Üçüncü tezahür ise Finansal Aracı'nın para arz ve talebindeki eylemleridir. Hemen hemen tüm makroekonomi ve parasal iktisat ders kitaplarında Finansal Aracı'nı sadece tasarruf ve yatırım arasında bir köprü olarak kullanırken, en son araştırmalar mikroekonomiye dayanmakta ve Finansal Aracı'nın bilgi simetrisine, zamanlararası fiyatlamasına ve borç alanlar ile Finansal Kurum arasındaki oyuna odaklanmaktadır. Bu çalışmalarda örtük olarak, Finansal Aracı'nın makroskopik olarak ilgisiz olduğu varsayımı vardır - sadece bir köprü ve tarama mekanizmasıdır. Buradan çıkan sonuç, dijital çağda bilgi asimetrisi sorunu temelden çözülürse, o zaman "tasarruf-yatırım"ın otomatik olarak büyük veri ile eşleştirilebileceğidir (bunu süper bilgi işlem gücüne sahip bir bilgisayar ana bilgisayarı olarak düşünebiliriz), bu da dünyadaki İnternet finansmanının yükselişini açıklayabilir. Sorun şu ki, bu kararın varsayımlarında temel bir kusur var – Finansal Aracı sadece kamu tarafından değil, aynı zamanda merkez bankası tarafından da destekleniyor, dönemler ve varlık sınıfları arasında kolayca sübvanse edilebilecek bir varlık havuzuna sahip. Bu nedenle, Finansal Aracı, sosyo-ekonomik ajanların kredilerinin ağırlıklı ortalaması değildir (eğer öyleyse, o zaman Finansal Aracı önemsizdir, sadece çöpçatanlık gibi teknik faaliyetlerde bulunur), ancak sosyo-ekonomik ajanlardan daha yüksek kredi seviyesine sahip bağımsız bir endüstridir. Buradan çıkan çığır açıcı sonuç, Finansal Aracı'nın para talep eden, kamunun düzenli para tedarikçisi ve Merkez Bankası'nın yedek para tedarikçisi olduğudur.

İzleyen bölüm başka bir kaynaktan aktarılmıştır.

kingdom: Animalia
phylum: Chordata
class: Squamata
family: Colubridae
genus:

Dördüncü tezahür döviz ticaretidir. Ricardo ve Malthus'tan bu yana, çok sayıda bilim adamı para ve emtia ticaretinde ilham aradı. Para özel bir meta olduğundan, Sidrauski'nin (1967) modeli gibi fayda fonksiyonlarına yazmak mümkün olmalıdır. Bu kaotik algı, dahi Debreu ve Arrow, mükemmel bir vadeli işlem piyasasına sahip bir ekonomide paranın var olması gerekmediğini keşfedene kadar paramparça olmadı (bakınız Handbook of Monetary Economics, Cilt I, Bölüm 1). Doktora öğrencilerimle (özellikle merkez bankası, bankacılık düzenleyicileri ve Finansal Aracı kurumundan) yaptığım görüşmeler sırasında cesur bir çıkarım yaptım – eğer bu kadar karmaşık düşünmek zorunda kalmazsak ve parayı sadece kurumsal bir gerçeklik olarak düşünürsek, o zaman gerçekten anlamlı bir parasal işlemi nitelendirebilir miyiz? Onların kafa karışıklığı içinde, dedim ki, döviz ticaretini para birimleri arasındaki işlem olarak tanımlamaya çalışsaydık her şey nasıl görünürdü? Zeki olanlar, döviz ticaretinin aynı para biriminin zamanlararası bir işlemi olduğunu ve aynı zamanda farklı para birimlerinin spot bir işlemi olduğunu ve tüm sorunların kolayca çözüldüğünü ve para teorisinin gerçek dünyayla uyumlu hale gelmek zorunda olduğunu hemen anladılar.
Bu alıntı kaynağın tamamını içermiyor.